Minda Industries Ltd's Q2FY19 consolidated net profit rises 8% yoy to Rs73cr : Beats Estimates

The company’s consolidated revenue stood at Rs1,522cr, up 39% yoy and 6% qoq.

Nov 05, 2018 01:11 IST India Infoline Research Team

Minda Industries Ltd Q2FY19

Consolidated Results Q2FY19: (Rs. in cr)

Q2FY19 YoY (%)
Revenue 1,521.72 38.5
EBITDA 189.34 38.6
EBITDA Margin (%) 12.4 1
Net Profit (reported) 72.72 7.9
***EBITDA margin change is bps

Auto ancillary maker, Minda Industries Limited (MIL) reported better than expected numbers in Q2FY19. Consolidated revenue was up 39% yoy (6% qoq) at Rs1,522cr, surpassing consensus estimate of Rs1,449cr significantly. Lower raw material expenses (as % of sales) helped the company maintain EBITDA margin on yoy basis and even report a 55bps qoq margin expansion. At 12.4%, EBITDA margin bettered street estimate of 12.1%. Absolute consolidated EBITDA was up 39% yoy (11% qoq) at Rs189cr. This was higher than street estimate of Rs175cr. Growth in consolidated PAT (before Minority Interest) was restricted to 26% yoy (5% qoq) at Rs84cr, above consensus estimate of Rs81cr. Reported consolidated PAT came in at Rs73cr, up 8% yoy (4% qoq).

Other Highlights

MIL made the following investments during the quarter:
  • Acquired 41.67% stake (18.33cr equity shares for Rs137cr) in Toyoda Gosei Minda India Private Limited (TGMIPL), taking MIL’s total stake in TGMIPL to 47.80%. TGMIPL is now a Joint Venture  company with effect from September 28, 2018.
  • Acquired 80% stake (20,000 equity shares for Rs41cr) in iSYS RTS GmbH (iSYS), making it a subsidiary from September 12, 2018.

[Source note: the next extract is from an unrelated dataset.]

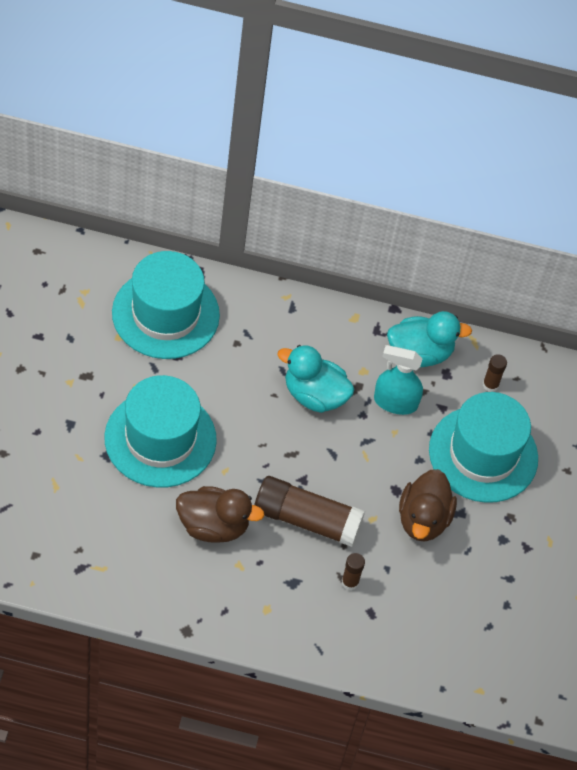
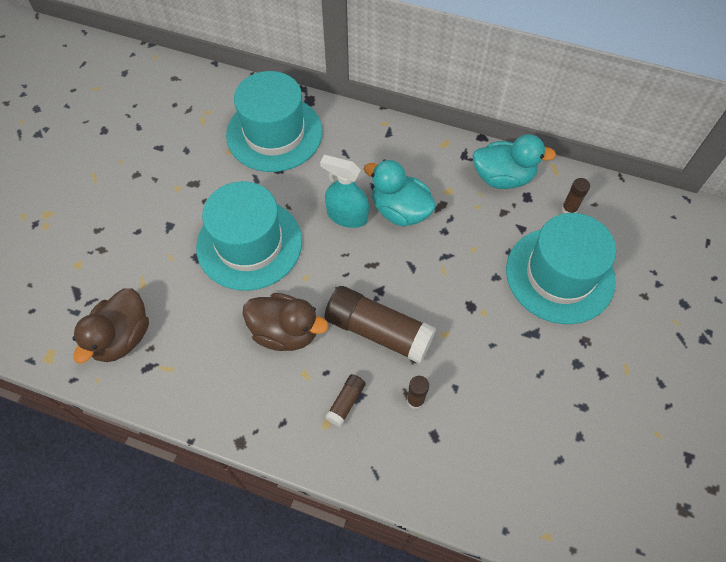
camera: 15 degrees right, 5 degrees up
(283, 588) = (346, 402): none -> brown glue stick
(395, 402) = (476, 221): turquoise spray bottle -> turquoise spray bottle (347, 216)
(423, 519) = (496, 338): brown duck -> brown duck (122, 337)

Conference Call Highlights
  • The high revenue growth rate of Q2FY19 (up 38% yoy, 6% qoq) was due to consolidation of Minda Rika, which added Rs223cr to quarterly revenues. Since the consolidation of Minda Rika is now complete, revenue growth from new fiscal (FY20) onwards will be purely organic.
  • Capex guidance for FY19E is Rs500cr, which includes Rs200cr allocation towards raising stake in TG Minda and others. Capex for FY20E will be Rs300cr.
  • Gross debt is expected to reduce from Rs900cr currently to Rs850cr by March 31, 2019.
  • BS-VI implementation will boost demand for airbags, reverse parking sensors, LED lighting and electronic control units.
  • Revenue from alloy wheels is expected to be Rs650-700cr in FY19E. MIL is setting up an alloy wheel plant in Maharashtra, which will be operational by FY20 with capacity of 3 lakh vehicles per month.
  • Current capacity utilization at blended consolidated level stands at 80%.

Technical View:

Minda Industries Ltd is currently trading at Rs. 339.50, up by 2.25 points or 0.67% from its previous closing of Rs. 337.25 on the BSE.
The scrip opened at Rs. 352 and has touched a high and low of Rs. 352 and Rs. 333.15 respectively. So far 2,49,368 (NSE+BSE) shares were traded on the counter. The stock is currently trading above its 200 DMA.